**TEXTABSCHNITT:**
____________
„Das große Tagebuch von Borussia Mönchengladbach“: Erinnerungen daran, was diesen Verein einmal groß gemacht hat.

10. September 1973: Rainer Bonhof (r.) mit Kieferbruch und Kopfverband - Trainer Hennes Weisweiler bemüht sich sehr um

MÖNCHENGLADBACH – Wenn man in Zeiten, in denen es sportlich nicht rund läuft, besonders gerne in Erinnerungen schwelgt, dann hätte es kaum einen besseren Zeitpunkt für das „Das große Tagebuch“ von Borussia Mönchengladbach geben können.

Die Fohlenelf steckt in einer tiefen Krise, ist Tabellenvorletzter der Bundesliga. Die Mannschaft sucht Stabilität, der Glanz vergangener Jahre ist verblasst. Da kommt ein Werk wie dieses genau richtig – nicht als nostalgische Flucht, sondern als Rückbesinnung darauf, was den Verein über Jahrzehnte geprägt hat: Leidenschaft, Zusammenhalt und ein unerschütterlicher Glaube an die eigenen Werte.
____________
**ZU LÖSENDE AUFGABEN:**
1/ Kannst du die Datensätze von der Zeile mit „番号A: median 13.0, box“ bis einschließlich der Zeile mit „番号F: median 12.0, box“ neu schreiben, wobei „whiskers“ durch „Antennen“ ersetzt wird und alles andere unverändert bleibt?
2/ Wie geht der Text über das große Tagebuch von Borussia Mönchengladbach weiter? Führe ihn nach seinem letzten Satz fort.
Der Text und die Datensätze haben nichts miteinander zu tun.

**AUSGELESENE DATENSÄTZE:**
____________
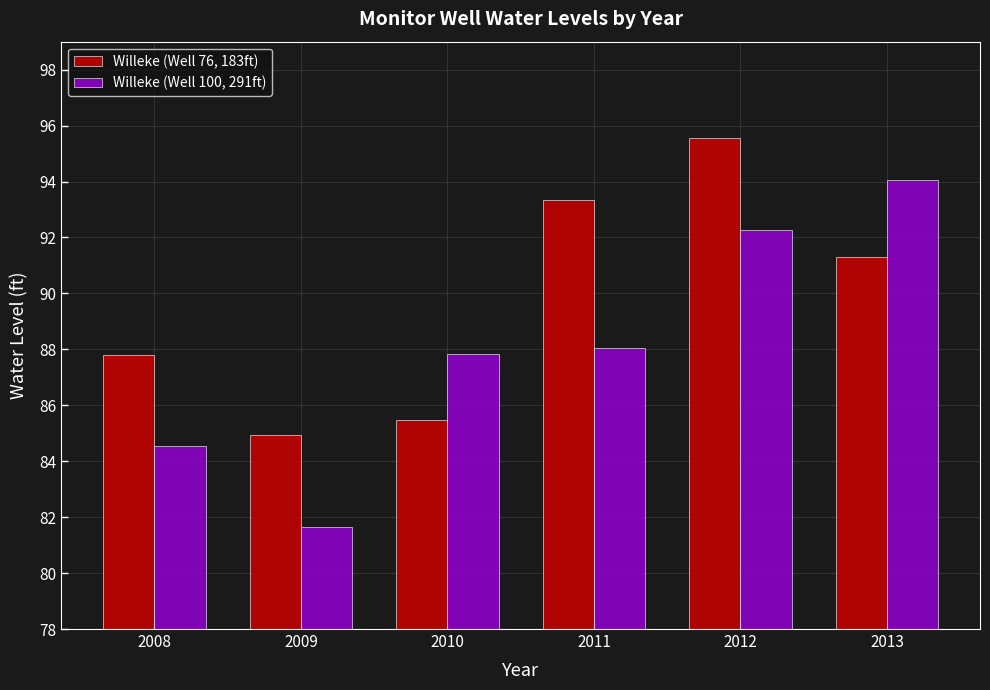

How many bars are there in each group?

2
____________
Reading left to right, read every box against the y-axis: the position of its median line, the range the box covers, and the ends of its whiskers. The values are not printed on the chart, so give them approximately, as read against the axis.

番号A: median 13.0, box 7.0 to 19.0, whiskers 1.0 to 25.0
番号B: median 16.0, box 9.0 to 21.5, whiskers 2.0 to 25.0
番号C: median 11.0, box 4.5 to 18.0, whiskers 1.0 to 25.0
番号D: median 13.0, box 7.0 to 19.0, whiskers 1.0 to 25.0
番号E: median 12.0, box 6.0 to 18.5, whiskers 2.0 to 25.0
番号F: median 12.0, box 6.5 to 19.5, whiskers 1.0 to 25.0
____________
**ANTWORTEN JE AUFGABE:**
1/
番号A: median 13.0, box 7.0 to 19.0, Antennen 1.0 to 25.0
番号B: median 16.0, box 9.0 to 21.5, Antennen 2.0 to 25.0
番号C: median 11.0, box 4.5 to 18.0, Antennen 1.0 to 25.0
番号D: median 13.0, box 7.0 to 19.0, Antennen 1.0 to 25.0
番号E: median 12.0, box 6.0 to 18.5, Antennen 2.0 to 25.0
番号F: median 12.0, box 6.5 to 19.5, Antennen 1.0 to 25.0

2/
Das 280 Seiten starke Buch der Autoren Karsten Kellermann und Ralf Grengel vereint 1.000 tagegenaue Einträge, 400 Abbildungen und 222 QR-Codes mit Videomaterial, die 125 Jahre Vereinsgeschichte lebendig werden lassen. Von den ersten Spielen in der „Kull“, dem späteren Bökelberg, mit seinen magischen Europapokalnächten und den jüngsten Bundesliga-Jahren im Borussia-Park. Es ist keine reine Chronik, sondern eine vielstimmige Erzählung aus Fakten, Anekdoten und Emotionen, begleitet von rund 34 Stunden Videos.

Besonders bemerkenswert ist der Zugriff auf das Archiv von Schirner Sportfoto, Deutschlands größtem sporthistorischem Bildarchiv. Günter Netzer beim Freistoßtraining mit Kindern auf einem Mönchengladbacher Spielplatz, Didi Hallervorden auf den Schultern von Berti Vogts oder Rainer Bonhof im Krankenbett mit riesigem Kopfverband nach einem Kieferbruch, sind wahre Perlen, die noch nie zuvor in einem Borussia-Buch zu sehen waren. Sie stammen aus Zeiten, in denen der Fußball noch bodenständig, manchmal rau, aber immer echt war.

Zwei echte Borussen-Legenden rahmen dieses Werk ein: Günter Netzer und Berti Vogts, die in ihren Vorworten sehr unterschiedliche, aber sich ergänzende Töne anschlagen. Netzer schreibt: „Man spürt den Atem der großen Spiele, aber auch den Herzschlag der kleinen Momente.“ Vogts ergänzt: „Dieses Buch macht auch mir noch einmal deutlich, welche Größe Borussia hat.“ Es sind Sätze, die wie Wegweiser wirken – aus der Vergangenheit in die Gegenwart, und vielleicht auch Mut machen für die Zukunft.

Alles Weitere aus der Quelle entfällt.